En la CADECA nunca trabajan las cuatro ventanillas. Es una suerte si funcionan dos. Son más los custodios –con pistola y cara de pocos amigos- que las empleadas que cambian el dinero.
Uno puede demorar más de una hora en la cola, pero la espera suele ser entretenida. Para bien o para mal, los cubanos, cuando hacemos colas, entablamos conversación con cualquiera. Una vez conocí allí a un hombre que me contó que vino de Hialeah a hacer santo a La Habana, no solo porque “hay mejores padrinos y sale más barato”, sino también porque “aquí no hay lío con la matazón de animales”.
Ayer, en la cola, una mujer disertaba a gritos, con frases muy gráficas y salpicadas de palabrotas del más grueso calibre, acerca de las espantosas condiciones en que tenían a su hijo, de 21 años, en un campamento penitenciario en Mayabeque. Ojala hubiesen podido escucharla los que dicen que algunos periodistas independientes exageran respecto a la situación en las cárceles.
Otra mujer, que evidentemente no estaba bien de la cabeza, logró robarle el show a la madre del preso. La superó en los gestos obscenos y en el calibre de las palabrotas. Era una mulata achinada, de unos cincuenta y tantos años, muy delgada, con un pañuelo estampado amarrado a la cabeza estilo pirata, enfundada en un abrigo azul oscuro, del todo incongruente con el calor sahariano de las once de la mañana del primer día de agosto. Solo su discurso superaba la incongruencia del mugriento chaquetón. Empezó quejándose de los hospitales, luego de la comida y después empezó a lanzar insultos a “una pelandruja” de su edificio que le quería quitar a su marido. La rival no estaba por todo aquello, así que sus injurias se perdían en el aire. Afortunadamente no la emprendió con nadie en la cola. Sólo con un perro que pasó y le ladró al sentir sus gritos. La loca lo amenazó con romperle los dientes de una patada y el animal se alejó a la carrera, cabizbajo y con la cola entre las patas.

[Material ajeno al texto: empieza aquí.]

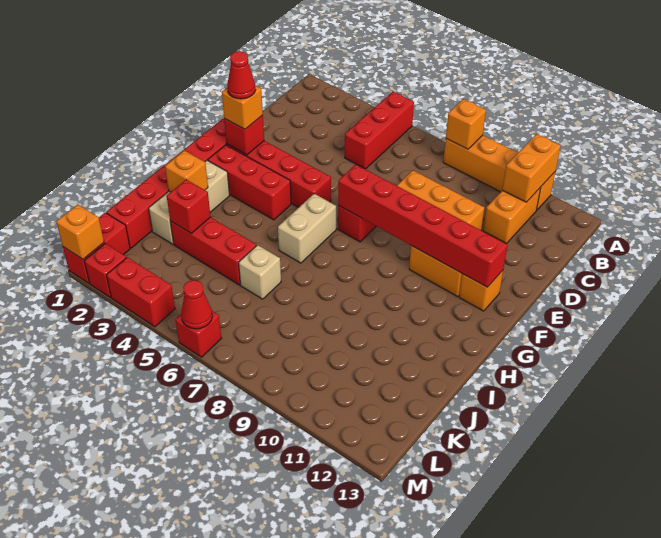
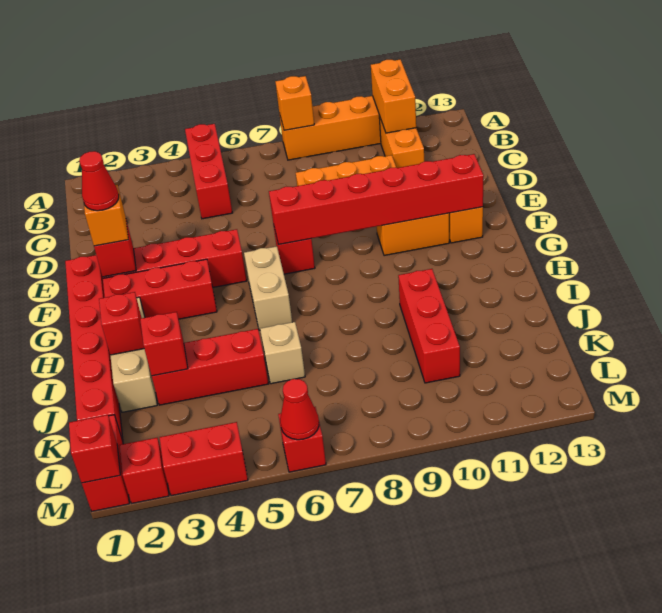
orange brick I2 level 2 -> red brick I2 level 2
none -> red brick I10:K10 level 1
orange brick M1 level 2 -> red brick M1 level 2

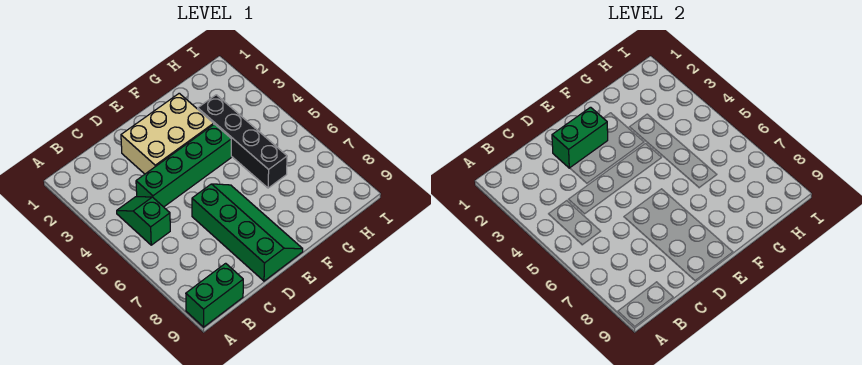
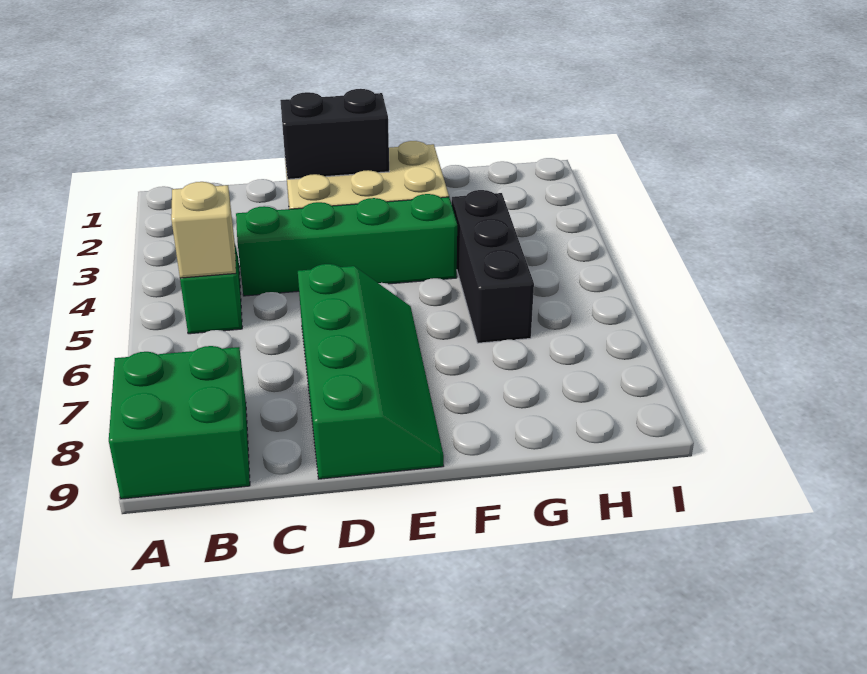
green brick A9:B9 level 1 -> green brick A8:B9 level 1
none -> tan brick B5 level 2
green brick D2:E2 level 2 -> black brick D2:E2 level 2
black brick G3:G6 level 1 -> black brick G4:G6 level 1

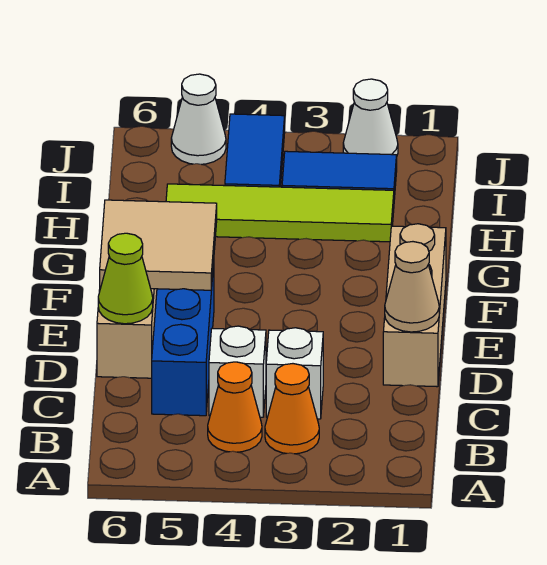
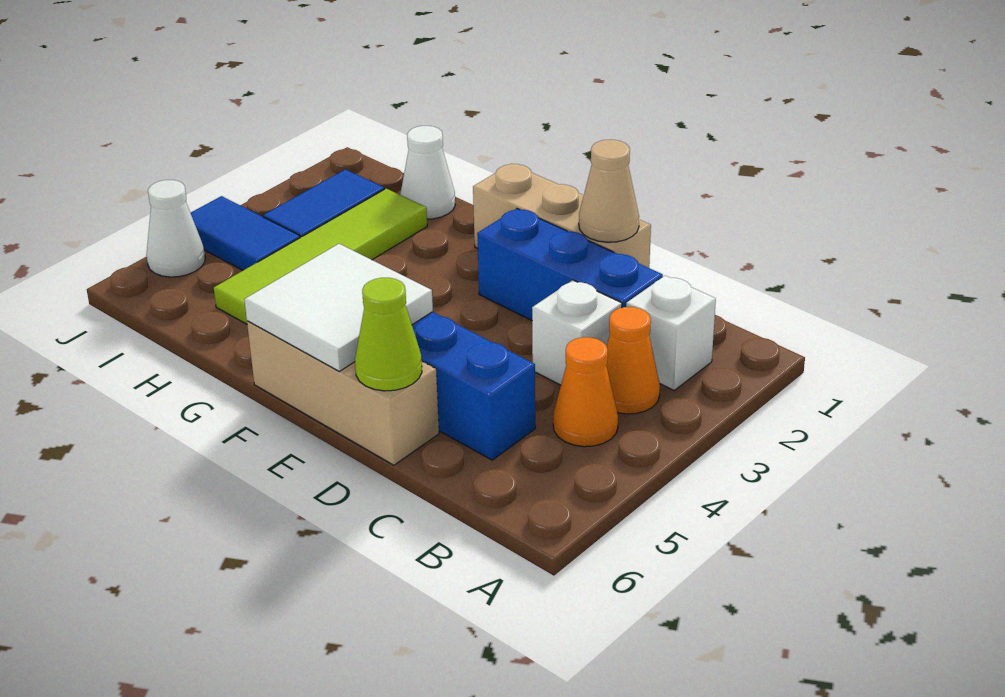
none -> blue brick C2:E2 level 1
white brick C4 level 1 -> white brick B2 level 1
tan tile E5:F6 level 2 -> white tile E5:F6 level 2
white cone J2 level 1 -> white cone H1 level 1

Cuando me tocó mi turno, la empleada, con voz inexpresiva, me comunicó que se le había acabado el dinero para las operaciones, algo que ocurre frecuentemente desde hace muchas semanas en las casas de cambio habaneras. Para poder cambiar, tuve que caminar hasta la CADECA de La Víbora y hacer otra cola, igual de larga y bajo el mismo sol. Pero no lo lamento. Gracias a estas peripecias y a las dos escandalosas mujeres, cada una con su tema y sus razones, conseguí de qué escribir hoy.